VIENNA, Va.--(BUSINESS WIRE)--CEL-SCI Corporation (NYSE American: CVM) today reported financial results for the quarter ended December 31, 2020, as well as key clinical and corporate developments.
Clinical and Corporate Developments include:
- In December 2020, CEL-SCI updated the status of its pivotal Phase 3 head and neck cancer study of Multikine* (Leukocyte Interleukin, Injection). Data lock has been completed, and the study entered its final stage of statistical analysis. CEL-SCI remains blinded to the study data and is not involved in this process which is conducted by independent contractors. The statistical analysis plan follows the protocol stated objectives and is designed to meet FDA requirements to define the clinical benefits that Multikine might provide for patients newly diagnosed with advanced primary (not yet treated) squamous cell carcinoma of the head and neck. The analysis looks at multiple parameters to gain the most information on the possible benefits of using Multikine immunotherapy as a first line treatment before standard of care for these patients.
- CEL-SCI continued expanding and upgrading its dedicated cGMP facility in which it manufactures Multikine. The construction, which began in 2020, is expected to be completed in the coming months and will double the facility’s capacity to accommodate two shifts for increased production of Multikine.
- In December 2020, CEL-SCI announced that its LEAPS COV-19 peptides, delivered as a therapeutic treatment following SARS-CoV-2 virus challenge, achieved a 40% survival rate in human ACE2 transgenic mouse model as compared to 0% survival in the two control groups. These studies were conducted at the University of Georgia Center for Vaccines and Immunology. As COVID-19 mutations increase, LEAPS COV-19’s mechanism of action which targets the non-mutating part of the SARS-CoV-2 virus is becoming more important.
- In December 2020, CEL-SCI sold 1,000,000 shares of common stock at a public offering price of $14.65 per share and received aggregate proceeds of approximately $13.6 million. On December 31, 2020, CEL-SCI’s cash position was approximately $21.9 million. After December 31, 2020, CEL-SCI has received approximately $3.9 million through the exercise of warrants and stock options.
“As the data analysis for our Phase 3 trial is being conducted, we are focused on expanding manufacturing of Multikine so that we will be ready to produce significant commercial quantities for this unmet medical need. We believe that Multikine may add substantial clinical benefit and help these patients.” stated CEL-SCI CEO, Geert Kersten.

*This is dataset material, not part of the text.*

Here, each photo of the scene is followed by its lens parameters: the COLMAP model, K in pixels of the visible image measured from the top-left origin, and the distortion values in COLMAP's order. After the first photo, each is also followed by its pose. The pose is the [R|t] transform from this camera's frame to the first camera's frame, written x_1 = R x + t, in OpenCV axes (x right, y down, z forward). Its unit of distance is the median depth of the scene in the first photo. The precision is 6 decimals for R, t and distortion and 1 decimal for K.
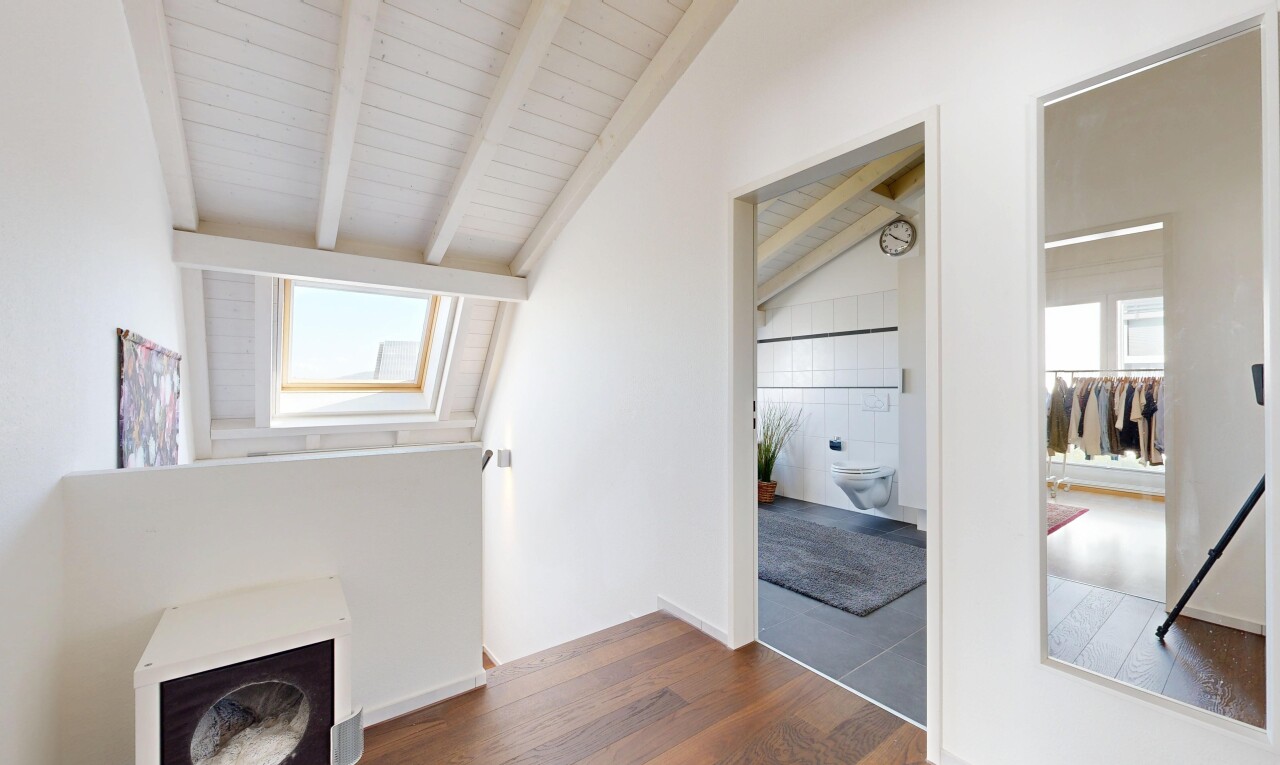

CEL-SCI reported a net loss of approximately $7.9 million for the quarter ended December 31, 2020 versus net loss of approximately $5.5 million for the quarter ended December 31, 2019.
During the three months ended December 31, 2020, CEL-SCI incurred approximately $3.6 million in costs to upgrade its manufacturing facility to prepare for the potential commercial production of Multikine. Total estimated costs of this upgrade are approximately $10.5 million, of which approximately $6.7 million has been incurred through December 31, 2020.
About CEL-SCI Corporation
CEL-SCI believes that boosting a patient’s immune system while it is still intact should provide the greatest possible impact on survival. Therefore, in the Phase 3 study CEL-SCI treated patients who are newly diagnosed with advanced primary squamous cell carcinoma of the head and neck, are treated with the investigational product Multikine first, BEFORE they received surgery, radiation and/or chemotherapy (the current standard of care for these patients). This approach is unique. Most other cancer immunotherapies are administered only after conventional therapies have been tried and/or failed. Multikine (Leukocyte Interleukin, Injection), has received Orphan Drug designation from the FDA for the neoadjuvant therapy in patients with squamous cell carcinoma (cancer) of the head and neck.
CEL-SCI believes that this Phase 3 study is the largest Phase 3 study in the world for the treatment of head and neck cancer. Per the study’s protocol, newly diagnosed patients with advanced primary squamous cell carcinoma of the head and neck were treated with the Multikine treatment regimen right after diagnosis and prior to receiving the Standard of Care (SOC), which involves surgery, radiation or concurrent radiochemotherapy. Multikine is designed to help the immune system “see” the tumor at a time when the immune system is still relatively intact and thereby thought to better be able to mount an attack on the tumor. The aim of treatment with Multikine is to boost the body’s immune system prior to SOC to attack the cancer. The Phase 3 study is fully enrolled with 928 patients and the last patient was treated in September 2016. To prove an overall survival benefit, the study requires CEL-SCI to wait until 298 (death) events have occurred among the two main comparator groups. This study milestone occurred in late April 2020. The study is currently in the statistical analysis phase.
The Company’s LEAPS technology is being developed for rheumatoid arthritis and as a potential treatment for COVID-19 infection. The Company has operations in Vienna, Virginia, and near/in Baltimore, Maryland.